BY SHRUTIKA CHAVAN
Introduction
Three recent bills, The Farmer’s Produce Trade and Commerce (Promotion and Facilities) Bill, 2020, The Farmers (Empowerment and Protection) Agreement on Price Assurance and Farm Services Bill, 2020, and Essential Commodities (Amendment) Bill, 2020, have seen India’s farmers protesting for over two months now.
Farmers are demanding complete rollback of the bills, passed in the monsoon session, September 2020. To put things in perspective these bills were already in effect since June 5, through ordinances. It replaced ordinances of similar names and introduced changes in the way the farm produces is sold.
FPTC Act, 2020 allows farmers to sell agricultural produce outside state-owned APMCs, Mandis. Farmers can now trade within and outside of their states to private traders. State governments are not allowed to levy market fees, cess outside APMC areas. In Punjab, Haryana, and Uttar Pradesh most crop sales take place at MSP, through Mandis. Hence, farmers promptly have apprehensions that the government is trying to weaken the Mandi System by giving them more avenues. So that it can pull out of the MSP Procurement System. Once the government is out of the picture, it would leave farmers at the will and mercy of big private traders and Middlemen. Hence, farmers are demanding MSPs to be part of a legal statute, APMCs to be constitutionally protected.
It is assumed in the FPTC Act, 2020 that Mandi taxes go waste, so tax abolition will help farmers get better prices. In reality, APMCs reinvest much of this tax amount in market infrastructure development. The freedom to sell outside APMCs already exists in many states. Even before the farm bills allowed the sale of crops outside APMCs, close to 44% of products were sold to private traders in the July-December 2012 period, 32% were sold in Mandis amd12% to government and procurement agencies.
As per the central government website agmarknet 5,979 tons of soybeans have arrived in Mandis across the country as of October 1, with the average model price of Rs. 3,463 as against the MSP of Rs 3,880 per quintal.
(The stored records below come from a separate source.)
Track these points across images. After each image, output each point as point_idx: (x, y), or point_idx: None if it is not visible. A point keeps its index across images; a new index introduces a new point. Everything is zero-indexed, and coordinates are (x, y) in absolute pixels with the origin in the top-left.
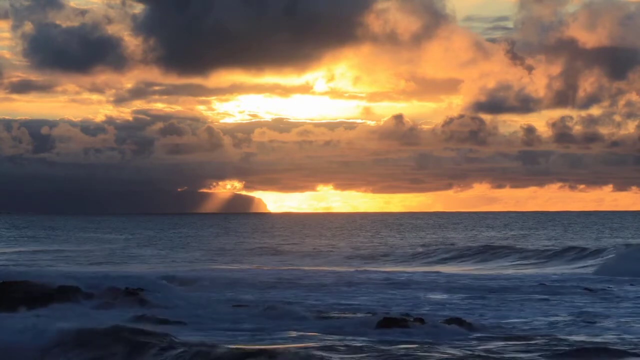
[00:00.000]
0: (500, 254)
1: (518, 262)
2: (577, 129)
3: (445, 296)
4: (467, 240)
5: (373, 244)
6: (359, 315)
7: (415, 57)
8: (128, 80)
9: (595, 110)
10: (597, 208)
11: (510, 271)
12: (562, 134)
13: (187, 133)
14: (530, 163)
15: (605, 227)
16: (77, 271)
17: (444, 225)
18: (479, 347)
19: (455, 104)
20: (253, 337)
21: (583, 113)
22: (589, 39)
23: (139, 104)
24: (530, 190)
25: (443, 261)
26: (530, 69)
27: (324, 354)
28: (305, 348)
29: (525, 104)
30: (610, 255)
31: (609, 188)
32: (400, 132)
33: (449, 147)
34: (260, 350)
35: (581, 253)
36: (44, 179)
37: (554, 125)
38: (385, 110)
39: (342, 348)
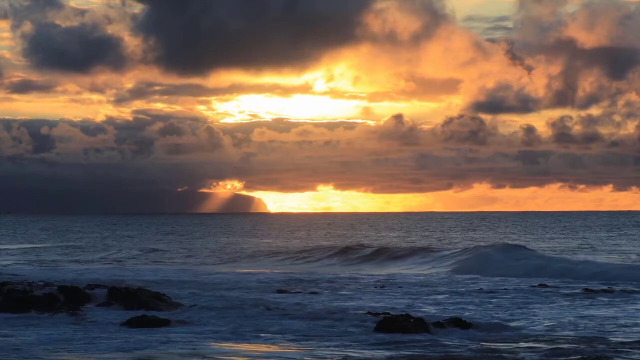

Similarly, 5,355 tons of maize has reached the Mandis, procured at Rs. 1,163 as against the MSP of Rs. 1,850 per quintal. While the farmers are aggressively agitating for MSP to be a legal right, especially of Punjab, Haryana, UP who have dealt with crops at MSPs, the Government time and again have assured them that they will continue to get benefits of MSPs, the ground reality remains different.
Farmers (Empowerment and Protection) Agreement on Price Assurance and Farm Services Act, 2020:The primary purpose of this is to provide farmers with a legal framework for dispute settlement while entering contract farming before production and rearing of crops. The law aims to transfer market unpredictability from farmers towards private companies giving farmers stable and assured income during volatile market conditions. However, farmers are agitating as this could leave them enslaved to their lands, private companies asserting the land. Also, in case of dispute if their voices will get heard against powerful private institutions. There are chances of private companies exploiting farmers by using legal clauses and putting all liability on them. Hence, farmers want the system of contract farming to be done off.
Essential Commodities (Amendment) Bill, 2020, authorizes the center to regulate the Essential Commodities list. It can now regulate prices and impose stock limits of food items, in case of steep price rise due to extraordinary circumstances like war, famine. The government has removed oil, pulses,
cereals, and edible oil-seeds from the essential commodities list. The perishable and non-perishable items will be included in the list only after there is respectively 100%, 50% raise in their retail prices. It would lead to stock hoarding, further leading to food inflation disrupting life.
What else do farmers demand?
The other demands put up by farmers are to repeal Commission for air Quality Management in NCR and the related ordinance 2020, abolishing Energy Ordinance, 2020 and to cut diesel prices for agricultural usage by 50%. Farmers expect decentralization and center to not interfere in the state subject list.
Impact on Indian Agriculture
While the government is trying to give farmers long-sought free access to the market, its benefits will depend upon market demand. The Centre says the Farmers Act 2020 will change Indian agriculture by inviting heavy private investments. Also, inter-state trade will enable some states to attain food security while others avoid surplus farm produce wastage. Barrier-free intra-state and Inter-state trade will facilitate One Nation One Agriculture Market.
Way forward
Commercialization and privatization are significant aspects of the Country’s growth and development. However, it should be regulated to protect its citizens from greedy and powerful private players. In order to bring private players in the picture, the government should beforehand strengthen the agriculture infrastructure by heavily funding the expansion of APMCs, linking them to national e-trading platforms, and getting rid of trade cartels that trouble small farmers.
Consensus building is the only way out; the center should reach out to all the stakeholders opposing the bill including the opposition, communicate the need for agricultural reforms, and get them on board. The proper and effective implementation of this act entails bringing all the stakeholders on the same page. The dialogue deficit on the Government’s part and trust deficit on the farmer’s part needs to resolve as soon as possible. The government should focus on giving the farmers a just settlement, as this is the battle of unequals.